I do remember that OUAT (once upon a time) I found out something about my father that kinda threw me off & pointed pretty strongly in the direction of his having been not just obnoxious and well, pretty horrid & mean ... but actually probably crazy.
Gotta admit, I think it took me a couple years to really absorb (& articulate) that uncomfortable little truth. When I did spit it out, finally, a couple of years later, it was as I repeated the story out loud that the insight finally landed in my guts with a thud. (I’ve written before about the power of speaking words out loud.) That moment – that repeating of the story about our father to my sister – was definitely an “Ah-ha” moment for me, in a) acknowledging that our father’s unpleasantness was, um, maybe more than just strictly unpleasant-ness,(1)& b) the unique power of saying words out loud to others in order to bring them home to myself – & to feel a powerful insight sparking as the words were flying out of my mouth.
Well. Clearly it is easier for people to just refuse to know things, isn’t it? Denial means much less work, much less effort. It’s the “no change” option, hmmmm? It does miss the critical truth, though, that just about the only constant any of us can count on in our lives, & on this planet, is, in fact, change. Stuff is just plain changing all the time, whether we like it or not. (Clearly we mostly don’t like it, so it seems, but there it is, hmmm? We pretty much just have to suck it up.)
As Joanna Macy once said “We do not need to protect ourselves from change, for our very nature is change.”(2)
Another time she’d said “Grace happens when we act with others on behalf of our world.”(3) (I’ve always found this to be true, btw.)

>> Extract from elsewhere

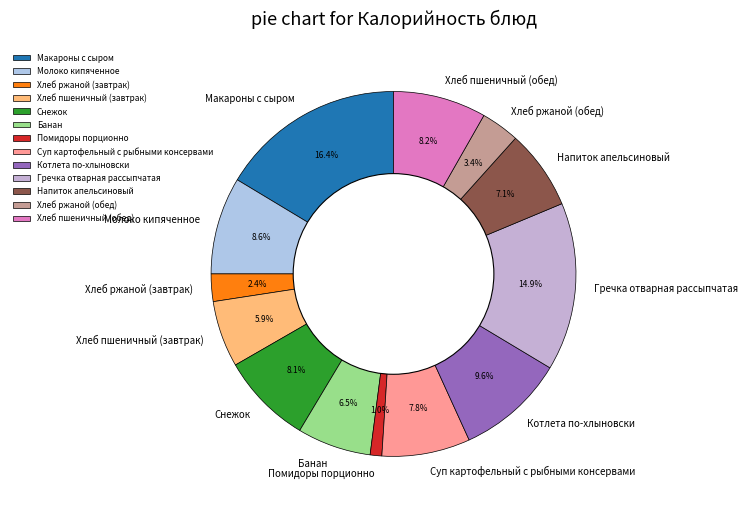

Is it true that Снежок is 8% of the pie?

True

&, just in case anyone is worried that learning the truth is going to make us all start falling apart all over the place (I kinda get that we can fear that; I sort of sometimes fear that myself), she has also said “It is good to realize that falling apart is not such a bad thing. Indeed, it is as essential to evolutionary and psychological transformation as the cracking of outgrown shells.”(4)
Here’s my sort of prayer for 2012: May we all become more & more & more open to truth…more & more conscious…& less & less afraid of change…growth…& transformation.
P.S. Despair is nasty. Joanna Macy is not unaware of this, & has in fact done extensive work on what she & colleagues call “despair and empowerment.” I attended a very memorable despair & empowerment workshop run by her colleague John Seed & blogged about it here.
P.P.S. Writing this has helped me understand that yes, indeed, sometimes there are things we do really need to know, but we really don’t want to know them. I get it, I get it, I get it…
P.P.P.S. The post 'Atomic Towns' may be of interest.
‘Quote of the day' with this post: “There is an almost gravitational pull toward putting out of mind unpleasant facts. And our collective ability to face painful facts is no greater than our personal one. We tune out, we turn away, we avoid. Finally we forget, and forget we have forgotten.” ~ Daniel Goleman, Ph.D.
Runner-up quote: “It is not the strongest of the species that survives, nor the one most intelligent, but the one most responsive to change.” – Charles Darwin
(1) Hmmm. I’m noticing here that I still don’t really like knowing this…
(2) World as Lover, World as Self – Courage for Global Justice and Ecological Renewal, Parallax Press, 2007, page 96.
(3) Joanna Macy & Molly Young Brown in Coming Back to Life – Practices to Reconnect Our Lives, Our World, New Society Publishers, 1998.
(4) World as Lover, World as Self – Courage for Global Justice and Ecological Renewal, Parallax Press, 2007, page 95.